AVAILABLE DATA
++++++++++

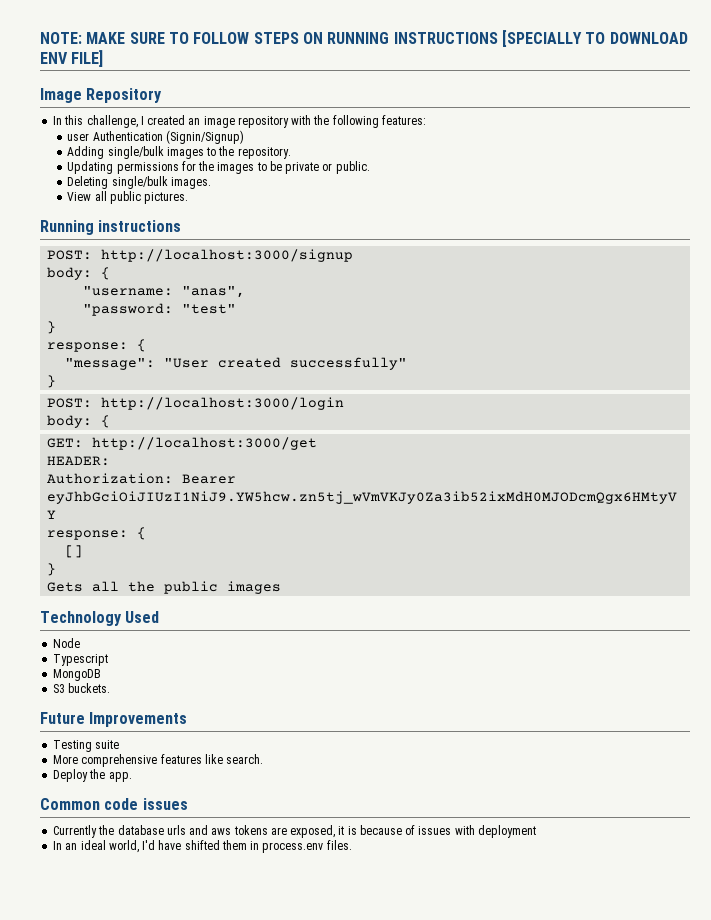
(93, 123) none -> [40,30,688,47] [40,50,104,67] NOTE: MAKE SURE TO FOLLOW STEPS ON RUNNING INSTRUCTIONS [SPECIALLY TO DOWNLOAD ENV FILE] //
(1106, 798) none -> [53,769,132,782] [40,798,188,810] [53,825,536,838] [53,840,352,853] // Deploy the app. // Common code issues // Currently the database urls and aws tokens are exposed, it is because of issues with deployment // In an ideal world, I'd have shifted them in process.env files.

++++++++++

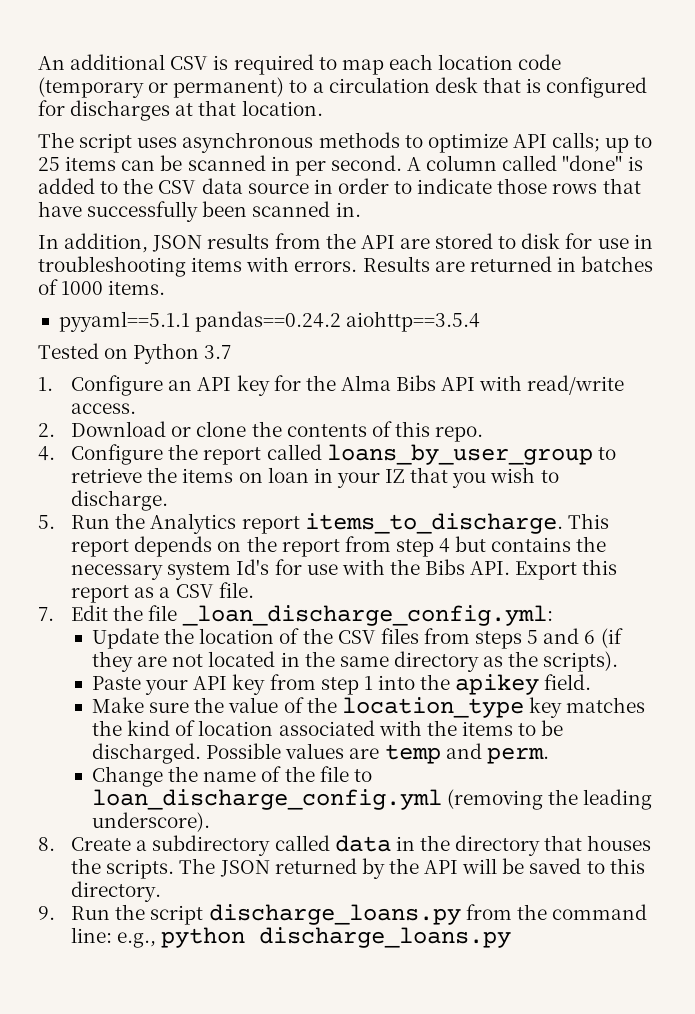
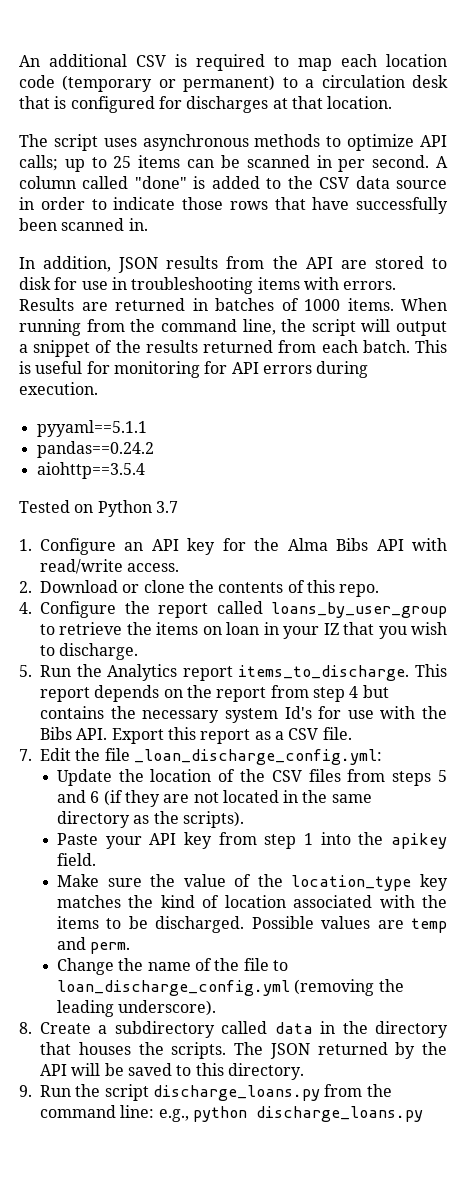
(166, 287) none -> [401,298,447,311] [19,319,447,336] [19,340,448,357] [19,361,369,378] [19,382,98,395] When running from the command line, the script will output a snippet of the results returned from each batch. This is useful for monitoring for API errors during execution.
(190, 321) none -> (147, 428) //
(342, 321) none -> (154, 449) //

++++++++++

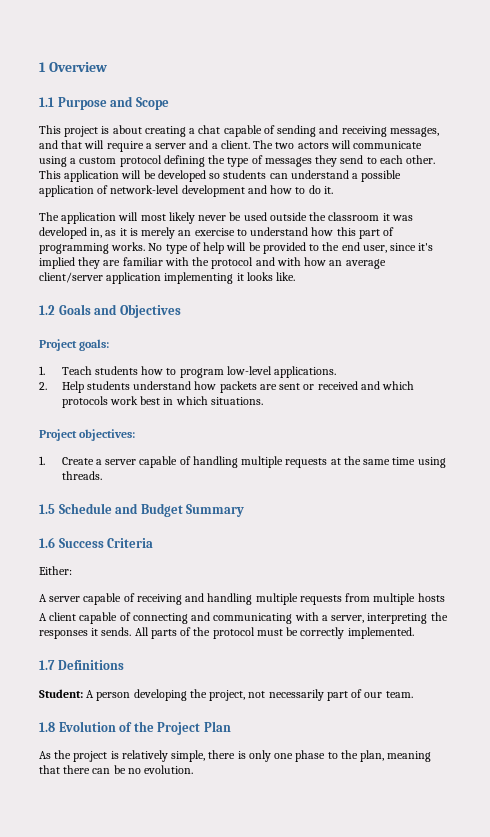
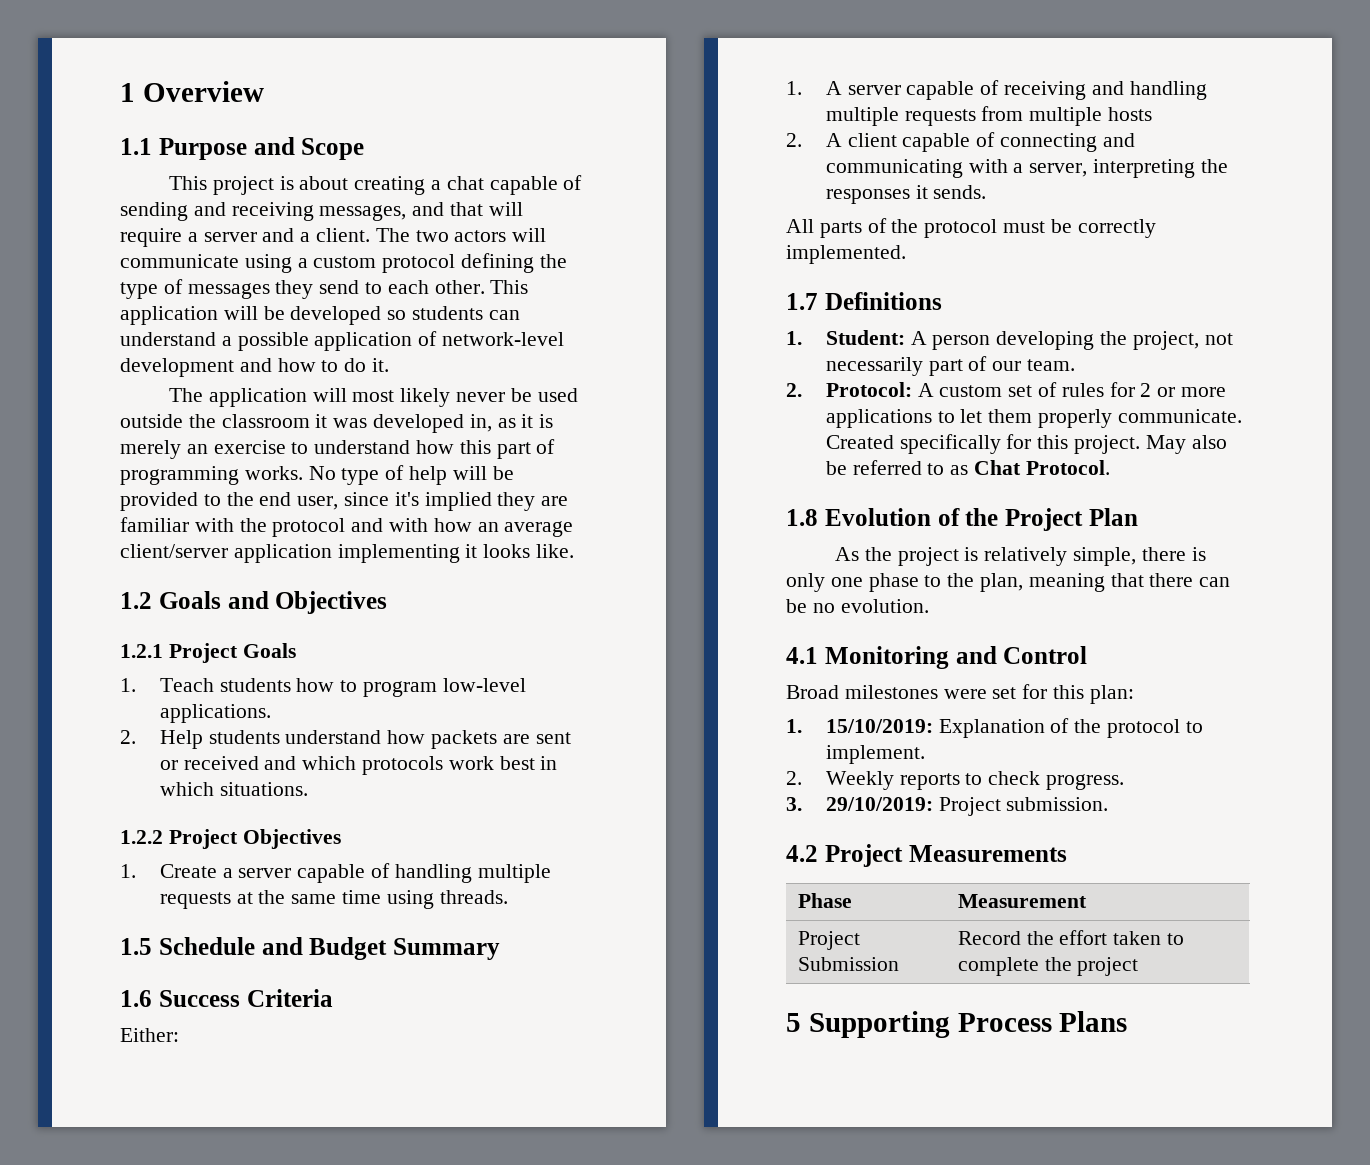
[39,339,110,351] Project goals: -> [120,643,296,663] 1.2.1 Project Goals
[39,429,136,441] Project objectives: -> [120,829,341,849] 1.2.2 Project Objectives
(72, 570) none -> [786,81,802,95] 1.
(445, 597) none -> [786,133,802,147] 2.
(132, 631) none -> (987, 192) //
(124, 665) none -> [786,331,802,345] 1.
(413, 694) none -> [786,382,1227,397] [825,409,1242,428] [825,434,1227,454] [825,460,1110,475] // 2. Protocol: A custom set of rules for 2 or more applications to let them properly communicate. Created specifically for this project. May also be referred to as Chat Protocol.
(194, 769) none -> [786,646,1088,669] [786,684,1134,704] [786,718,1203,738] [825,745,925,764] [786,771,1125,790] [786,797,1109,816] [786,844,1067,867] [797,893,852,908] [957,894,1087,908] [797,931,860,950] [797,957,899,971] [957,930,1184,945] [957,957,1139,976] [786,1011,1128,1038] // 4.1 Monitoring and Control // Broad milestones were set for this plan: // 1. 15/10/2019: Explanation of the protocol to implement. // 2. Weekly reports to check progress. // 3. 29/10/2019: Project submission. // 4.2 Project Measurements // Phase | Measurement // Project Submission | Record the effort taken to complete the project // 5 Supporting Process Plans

++++++++++

TASK REQUIREMENTS
Above this task is a listing. Restate, word for word and with nothing added, the lines from the one with "(72, 570) none -> [786,81,802,95] 1." through the one with "(194, 769) none".

WRITTEN ANSWER
(72, 570) none -> [786,81,802,95] 1.
(445, 597) none -> [786,133,802,147] 2.
(132, 631) none -> (987, 192) //
(124, 665) none -> [786,331,802,345] 1.
(413, 694) none -> [786,382,1227,397] [825,409,1242,428] [825,434,1227,454] [825,460,1110,475] // 2. Protocol: A custom set of rules for 2 or more applications to let them properly communicate. Created specifically for this project. May also be referred to as Chat Protocol.
(194, 769) none -> [786,646,1088,669] [786,684,1134,704] [786,718,1203,738] [825,745,925,764] [786,771,1125,790] [786,797,1109,816] [786,844,1067,867] [797,893,852,908] [957,894,1087,908] [797,931,860,950] [797,957,899,971] [957,930,1184,945] [957,957,1139,976] [786,1011,1128,1038] // 4.1 Monitoring and Control // Broad milestones were set for this plan: // 1. 15/10/2019: Explanation of the protocol to implement. // 2. Weekly reports to check progress. // 3. 29/10/2019: Project submission. // 4.2 Project Measurements // Phase | Measurement // Project Submission | Record the effort taken to complete the project // 5 Supporting Process Plans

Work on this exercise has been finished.